EXTRACTED TEXT:
Broadly speaking, you can divide the history of computers into four periods: the mainframe, the mini, the microprocessor, and the modern post-microprocessor. The mainframe era was characterized by computers that required large buildings and teams of technicians and operators to keep them going. More often than not, both academics and students had little direct contact with the mainframe—you handed a deck of punched cards to an operator and waited for the output to appear hours later. During the mainfame era, academics concentrated on languages and compilers, algorithms, and operating systems.
The minicomputer era put computers in the hands of students and academics, because university departments could now buy their own minis. As minicomputers were not as complex as mainframes and because students could get direct hands-on experience, many departments of computer science and electronic engineering taught students how to program in the native language of the computer—assembly language. In those days, the mid 1970s, assembly language programming was used to teach both the control of I/O devices, and the writing of programs (i.e., assembly language was taught rather like high level languages). The explosion of computer software had not taken place, and if you wanted software you had to write it yourself.

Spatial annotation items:
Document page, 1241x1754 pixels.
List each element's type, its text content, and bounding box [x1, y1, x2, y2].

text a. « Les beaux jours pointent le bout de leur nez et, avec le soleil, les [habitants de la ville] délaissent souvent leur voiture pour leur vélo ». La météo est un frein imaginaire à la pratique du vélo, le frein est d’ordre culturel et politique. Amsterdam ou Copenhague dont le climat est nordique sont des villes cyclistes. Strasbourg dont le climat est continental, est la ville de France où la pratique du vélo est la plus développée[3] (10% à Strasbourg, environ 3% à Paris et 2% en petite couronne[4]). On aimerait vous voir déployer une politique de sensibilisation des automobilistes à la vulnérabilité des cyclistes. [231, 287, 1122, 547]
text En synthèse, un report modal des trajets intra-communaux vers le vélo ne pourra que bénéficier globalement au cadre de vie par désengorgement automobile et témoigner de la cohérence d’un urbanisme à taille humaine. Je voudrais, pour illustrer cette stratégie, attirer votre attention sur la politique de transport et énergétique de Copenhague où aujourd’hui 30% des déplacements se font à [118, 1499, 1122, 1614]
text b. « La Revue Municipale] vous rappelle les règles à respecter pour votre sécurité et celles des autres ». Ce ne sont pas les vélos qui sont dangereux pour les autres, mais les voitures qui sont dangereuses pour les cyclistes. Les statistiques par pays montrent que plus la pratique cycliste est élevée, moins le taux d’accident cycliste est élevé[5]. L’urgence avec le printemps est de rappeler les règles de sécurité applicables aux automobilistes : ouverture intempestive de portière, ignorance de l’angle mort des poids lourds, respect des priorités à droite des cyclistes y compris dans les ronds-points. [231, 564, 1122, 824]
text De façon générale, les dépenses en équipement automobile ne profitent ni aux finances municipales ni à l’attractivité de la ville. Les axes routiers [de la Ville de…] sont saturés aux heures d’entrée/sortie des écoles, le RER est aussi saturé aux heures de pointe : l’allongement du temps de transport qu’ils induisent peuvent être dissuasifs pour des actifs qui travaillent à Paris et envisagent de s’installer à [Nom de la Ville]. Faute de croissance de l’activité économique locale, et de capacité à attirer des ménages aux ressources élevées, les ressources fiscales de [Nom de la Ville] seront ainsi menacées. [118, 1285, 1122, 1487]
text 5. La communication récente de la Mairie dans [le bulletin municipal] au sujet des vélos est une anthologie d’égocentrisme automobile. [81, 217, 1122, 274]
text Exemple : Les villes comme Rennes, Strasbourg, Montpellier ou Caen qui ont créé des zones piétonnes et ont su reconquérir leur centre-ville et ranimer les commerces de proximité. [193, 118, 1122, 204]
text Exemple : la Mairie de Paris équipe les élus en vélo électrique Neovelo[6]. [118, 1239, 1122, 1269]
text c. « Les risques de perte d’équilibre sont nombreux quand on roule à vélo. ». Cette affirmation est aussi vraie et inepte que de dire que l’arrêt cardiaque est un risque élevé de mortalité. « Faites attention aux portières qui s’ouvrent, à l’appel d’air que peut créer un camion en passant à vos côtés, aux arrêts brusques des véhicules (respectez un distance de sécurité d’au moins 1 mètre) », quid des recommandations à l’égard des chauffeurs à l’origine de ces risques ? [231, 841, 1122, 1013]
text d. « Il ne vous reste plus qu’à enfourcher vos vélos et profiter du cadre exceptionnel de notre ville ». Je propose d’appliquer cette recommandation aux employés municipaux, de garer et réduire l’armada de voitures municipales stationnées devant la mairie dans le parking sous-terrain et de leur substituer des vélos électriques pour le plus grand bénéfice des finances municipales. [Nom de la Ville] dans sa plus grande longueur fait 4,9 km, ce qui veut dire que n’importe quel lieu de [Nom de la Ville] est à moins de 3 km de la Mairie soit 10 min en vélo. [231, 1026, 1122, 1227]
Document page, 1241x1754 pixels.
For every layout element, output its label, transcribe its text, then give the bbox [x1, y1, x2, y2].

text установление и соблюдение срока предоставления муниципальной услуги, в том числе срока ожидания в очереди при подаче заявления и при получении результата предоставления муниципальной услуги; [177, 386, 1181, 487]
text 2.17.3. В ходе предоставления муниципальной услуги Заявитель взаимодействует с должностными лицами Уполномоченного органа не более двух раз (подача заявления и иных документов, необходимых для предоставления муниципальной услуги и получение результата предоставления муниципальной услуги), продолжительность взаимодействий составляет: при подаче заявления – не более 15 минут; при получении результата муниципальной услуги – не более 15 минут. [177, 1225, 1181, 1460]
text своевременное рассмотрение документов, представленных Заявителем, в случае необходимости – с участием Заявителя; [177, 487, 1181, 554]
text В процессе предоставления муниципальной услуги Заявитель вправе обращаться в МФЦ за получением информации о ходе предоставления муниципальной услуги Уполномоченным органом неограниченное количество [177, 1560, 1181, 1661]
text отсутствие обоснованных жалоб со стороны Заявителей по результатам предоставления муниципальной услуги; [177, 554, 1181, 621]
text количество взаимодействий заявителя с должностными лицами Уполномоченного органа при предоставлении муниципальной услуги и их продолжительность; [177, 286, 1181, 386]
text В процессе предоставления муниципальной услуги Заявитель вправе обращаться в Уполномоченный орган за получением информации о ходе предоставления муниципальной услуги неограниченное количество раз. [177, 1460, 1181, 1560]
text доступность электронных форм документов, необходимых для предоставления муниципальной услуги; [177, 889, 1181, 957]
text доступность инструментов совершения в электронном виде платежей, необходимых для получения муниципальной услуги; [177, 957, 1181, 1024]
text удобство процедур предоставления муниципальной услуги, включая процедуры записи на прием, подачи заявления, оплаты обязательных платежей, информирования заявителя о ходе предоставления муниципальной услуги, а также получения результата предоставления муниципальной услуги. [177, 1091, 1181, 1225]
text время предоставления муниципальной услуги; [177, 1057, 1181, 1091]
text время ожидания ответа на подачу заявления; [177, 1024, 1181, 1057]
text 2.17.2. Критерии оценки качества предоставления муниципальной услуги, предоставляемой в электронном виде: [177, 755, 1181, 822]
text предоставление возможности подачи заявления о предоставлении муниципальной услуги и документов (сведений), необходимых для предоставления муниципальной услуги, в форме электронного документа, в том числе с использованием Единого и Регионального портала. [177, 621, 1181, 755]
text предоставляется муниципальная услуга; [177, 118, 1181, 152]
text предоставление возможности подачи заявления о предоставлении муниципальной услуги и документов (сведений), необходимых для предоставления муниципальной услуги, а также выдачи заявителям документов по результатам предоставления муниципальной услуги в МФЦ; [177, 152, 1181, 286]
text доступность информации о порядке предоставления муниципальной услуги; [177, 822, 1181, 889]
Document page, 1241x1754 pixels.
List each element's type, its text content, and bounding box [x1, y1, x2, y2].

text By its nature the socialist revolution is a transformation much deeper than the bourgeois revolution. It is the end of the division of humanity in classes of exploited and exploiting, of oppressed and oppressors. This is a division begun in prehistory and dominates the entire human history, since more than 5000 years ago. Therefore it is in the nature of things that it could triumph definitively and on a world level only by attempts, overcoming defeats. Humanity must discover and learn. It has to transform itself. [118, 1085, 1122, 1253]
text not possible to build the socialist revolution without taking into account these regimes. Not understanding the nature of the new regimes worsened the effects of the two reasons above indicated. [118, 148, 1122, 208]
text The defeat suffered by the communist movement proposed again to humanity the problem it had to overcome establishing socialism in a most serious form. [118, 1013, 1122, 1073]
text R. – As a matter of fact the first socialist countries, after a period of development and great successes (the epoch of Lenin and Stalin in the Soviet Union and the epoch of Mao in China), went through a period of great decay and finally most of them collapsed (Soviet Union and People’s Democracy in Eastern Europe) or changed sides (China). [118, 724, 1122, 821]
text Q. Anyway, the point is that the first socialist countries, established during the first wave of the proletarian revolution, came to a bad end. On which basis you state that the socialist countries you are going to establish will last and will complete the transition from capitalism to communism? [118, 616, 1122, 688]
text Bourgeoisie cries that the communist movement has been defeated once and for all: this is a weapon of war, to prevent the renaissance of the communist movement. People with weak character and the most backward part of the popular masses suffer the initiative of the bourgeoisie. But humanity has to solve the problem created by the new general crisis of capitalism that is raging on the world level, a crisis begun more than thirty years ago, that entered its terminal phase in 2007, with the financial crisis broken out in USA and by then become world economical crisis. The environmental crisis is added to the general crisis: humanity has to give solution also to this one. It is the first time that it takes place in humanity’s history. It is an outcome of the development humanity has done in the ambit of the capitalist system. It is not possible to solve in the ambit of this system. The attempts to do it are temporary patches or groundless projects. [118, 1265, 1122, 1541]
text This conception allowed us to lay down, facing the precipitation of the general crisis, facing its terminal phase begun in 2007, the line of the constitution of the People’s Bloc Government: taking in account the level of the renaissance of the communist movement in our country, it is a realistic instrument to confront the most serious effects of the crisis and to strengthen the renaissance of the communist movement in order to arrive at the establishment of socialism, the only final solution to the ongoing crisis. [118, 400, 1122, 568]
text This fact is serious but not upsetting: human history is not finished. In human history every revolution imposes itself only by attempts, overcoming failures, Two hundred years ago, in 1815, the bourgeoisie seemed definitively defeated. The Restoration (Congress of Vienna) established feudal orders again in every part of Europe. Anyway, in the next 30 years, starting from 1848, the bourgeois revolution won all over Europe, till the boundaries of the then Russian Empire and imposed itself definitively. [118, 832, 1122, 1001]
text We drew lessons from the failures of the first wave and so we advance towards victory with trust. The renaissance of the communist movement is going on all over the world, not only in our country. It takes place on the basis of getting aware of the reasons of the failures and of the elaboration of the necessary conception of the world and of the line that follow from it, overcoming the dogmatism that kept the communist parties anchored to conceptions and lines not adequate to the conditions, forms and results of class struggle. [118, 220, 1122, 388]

WORK TO BE COMPLETED: Set down the passage on the history of computers word for word, beginning at the words "The minicomputer era" and stopping after "write it yourself.". These items were taken from a separate source.

WRITTEN RESPONSE:
The minicomputer era put computers in the hands of students and academics, because university departments could now buy their own minis. As minicomputers were not as complex as mainframes and because students could get direct hands-on experience, many departments of computer science and electronic engineering taught students how to program in the native language of the computer—assembly language. In those days, the mid 1970s, assembly language programming was used to teach both the control of I/O devices, and the writing of programs (i.e., assembly language was taught rather like high level languages). The explosion of computer software had not taken place, and if you wanted software you had to write it yourself.